Освободившись от цепких детских ручонок, я свёл ладони, и между ними появилось небольшое свечение. Оно всё увеличивалось, становилось ярче и ярче, меняясь от белого к голубоватому и обратно, и вдруг, меж моих ладоней появился небольшой предмет. Я и сам не смог бы объяснить, откуда он взялся, просто появился и завис в воздухе. Это был довольно яркий прямоугольный кристалл размером с фалангу мизинца, светивший безо всяких батареек и проводов. Меня забавляло то, что я смог бы легко описать суть или принцип работы любого своего творения в отличие от Деда, который мог эту суть понять, а описать, наоборот, не мог. Напротив, Дед мог объяснить, откуда берутся мои творения, а меня это вовсе не волновало.
Светящийся кристалл был немедленно отобран Детьми, они по очереди зажимали его в кулачках, смеялись и кричали, что тоже могут творить; кабинет наполнился световыми вспышками и радостными воплями.
Дед, не прерывая общения с Зятем, снова повернул голову в мою сторону, его большие пальцы стали вращаться быстрее, и во всегда спокойных глазах мелькнула тень волнения.
- А что-нибудь… поярче? Например, мощный фонарь? – меланхолично произнёс Дед с каким-то своим расчётом.
- Попробую, - неуверенно отозвался я, надеясь на то, что всё получится.
И я попробовал! И снова между моих ладоней образовалось свечение, уже мощнее и ярче. И появился фонарь! Он был примерно двух дюймов длины и трети дюйма в диаметре. И светил! Ярко, очень ярко. Луч фонаря, бледно-голубой и чёткий, пронзил кабинет Деда, вечно погруженный в ленивую дрёму и полумрак. Книжные полки, толстые фолианты, плотно стоящие рядами, резную мебель, тяжёлый дубовый стол, лишний раз подчёркивающий состоятельность Деда. И только сейчас я заметил в дальнем углу огромный граммофон красного дерева с невероятно красивой медной дудкой и кривую стопку пластинок на шеллаке.

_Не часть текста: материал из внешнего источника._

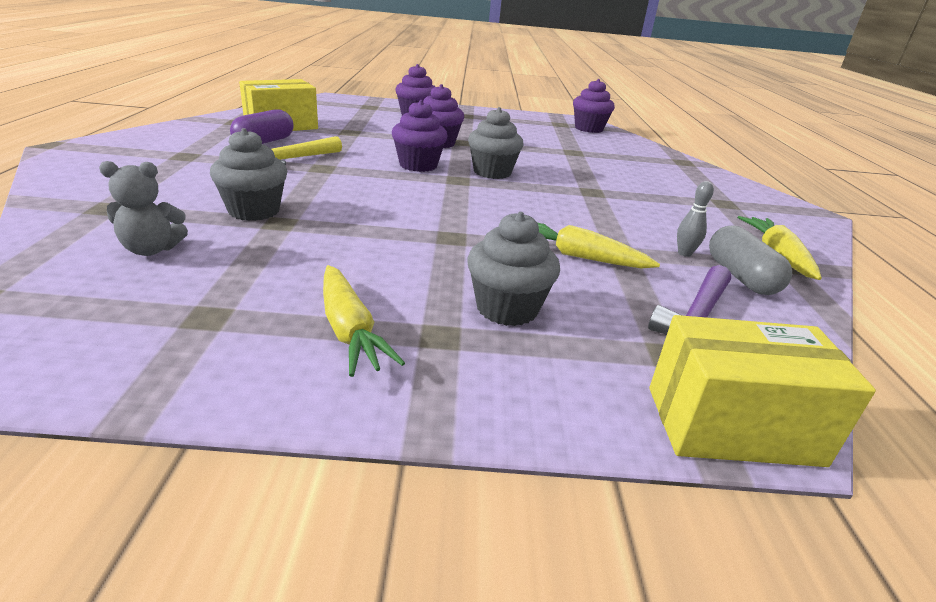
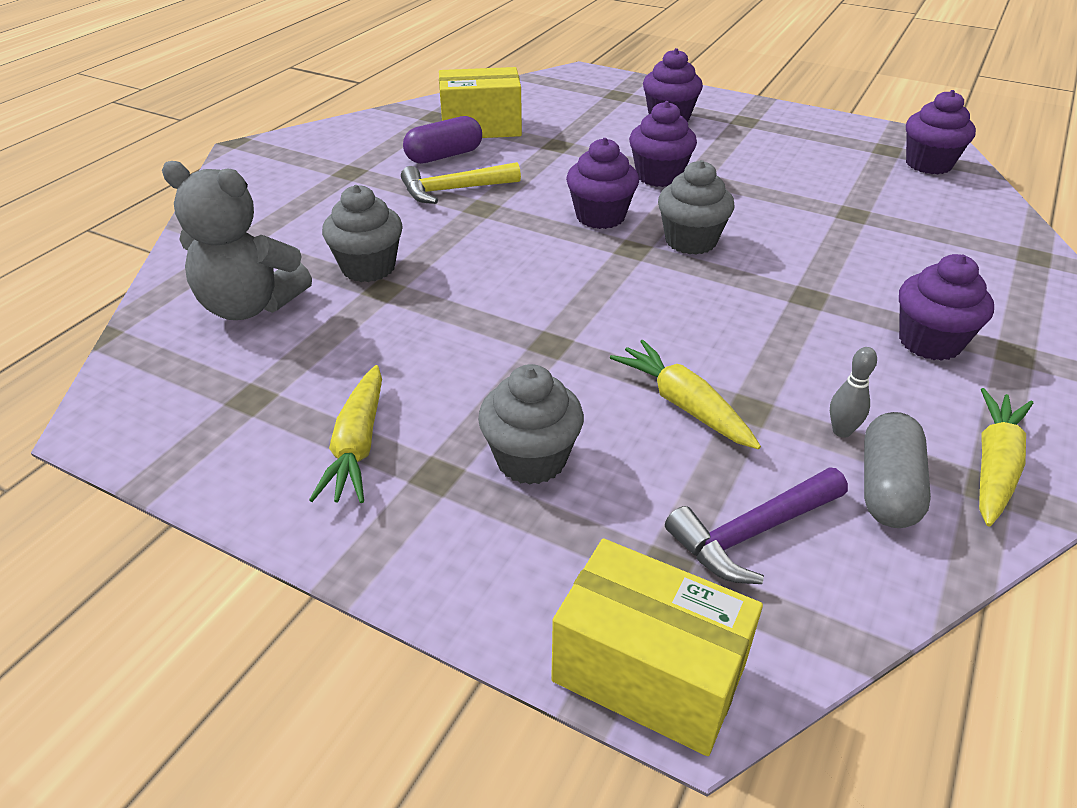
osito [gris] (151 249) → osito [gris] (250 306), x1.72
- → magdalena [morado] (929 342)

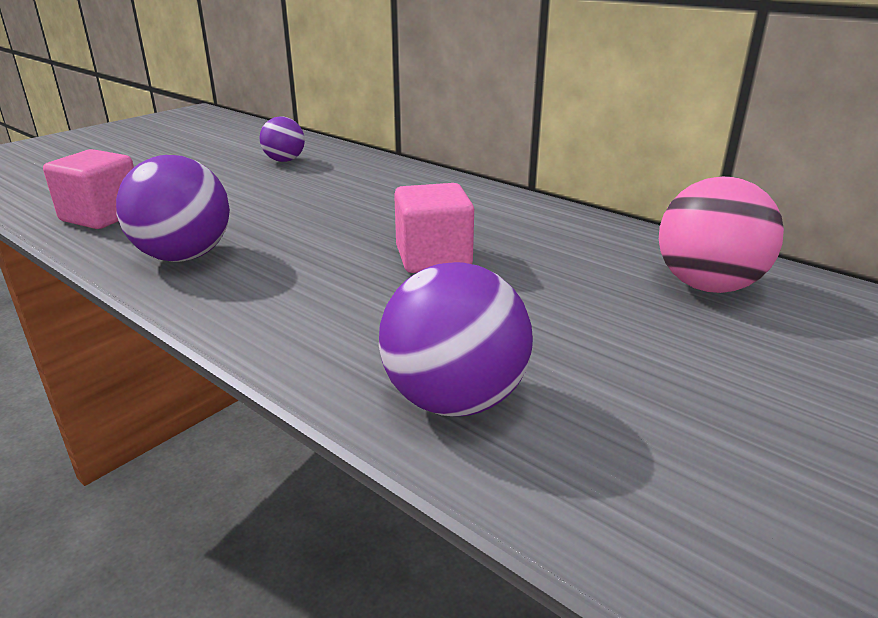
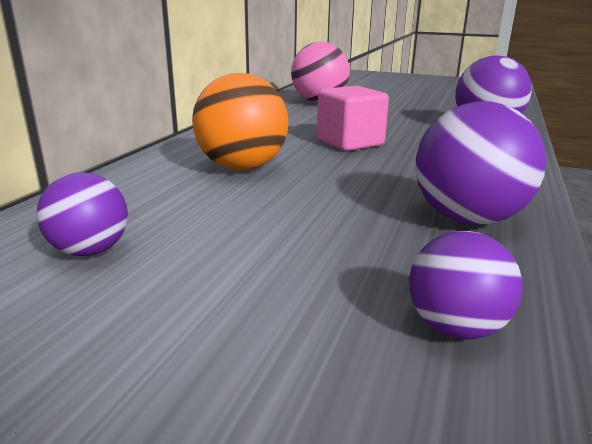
cubo [rosa] (102 216) → pelota [morado] (455 328)
- → pelota [naranja] (242 167)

Дед поднялся с кресла, подошёл ко мне, одобрительно похлопал по плечу и незаметно передал мне толстую купюру. Я не сразу понял, что это Деньги, Большие Деньги. Купюра была тёмно-бордовой и шершавой, словно оттиснутой на бархатной бумаге, Дед сложил её вдоль пополам, оттого лишённый улыбки портрет канцлера в витом овале посмотрел на меня холодными колючими глазами. Дед был заинтересован во мне, ведь я - Творец… Но мне просто нравилась Дочь Деда, и я не хотел брать денег. Я подержал купюру в руках, повертел её… И тут я совершил ошибку - вернул деньги Деду и так вернул, что все это увидели: положил купюру на комод со словами, - Я не могу это взять… Дед промолчал и не притронулся к деньгам. Левая его бровь поднялась, а правая опустилась, он явно не ожидал такого поворота событий, поэтому вдруг замолчал.
Дети одной из Дочерей Деда, не заметив напряжённой паузы, стали кричать, - Сотвори ещё! Мы хотим ещё! Я попытался, но у меня ничего не вышло, творить по заказу не удавалось пока никому.
- Не могу, не выходит, - признался я и стал паковать фонарик в свою Коробку. Для этого мне пришлось всё из неё вынуть. И в том числе шахматного коня, резанного из зеленоватой яшмы. Этот Конь был одним из самых первых моих творений, я очень любил его и никогда с ним не расставался. Пожалуй, для меня он был символом того, что я – Творец.
- Какой красивый конь, - сказала одна из Дочерей Деда – мать двоих детей.
- Берите себе, он ваш, - смутившись, отвечал я, думая, что, если сильно приспичит, такого коня я всегда смогу сотворить.
- Нет-нет, - сказала она и покосилась на сестру, ту самую, что мне очень нравилась. Но сестра её сидела поодаль, молча и отрешённо.
А из соседней комнаты доносилась музыка, невероятно красивая. Такой завораживающей музыки я не слыхивал никогда. Казалось, Бетельгейзе исполняет Симфонию звёзд на высокой сцене самой Вселенной.
Я молча запихал свои вещи в Коробку. И проснулся.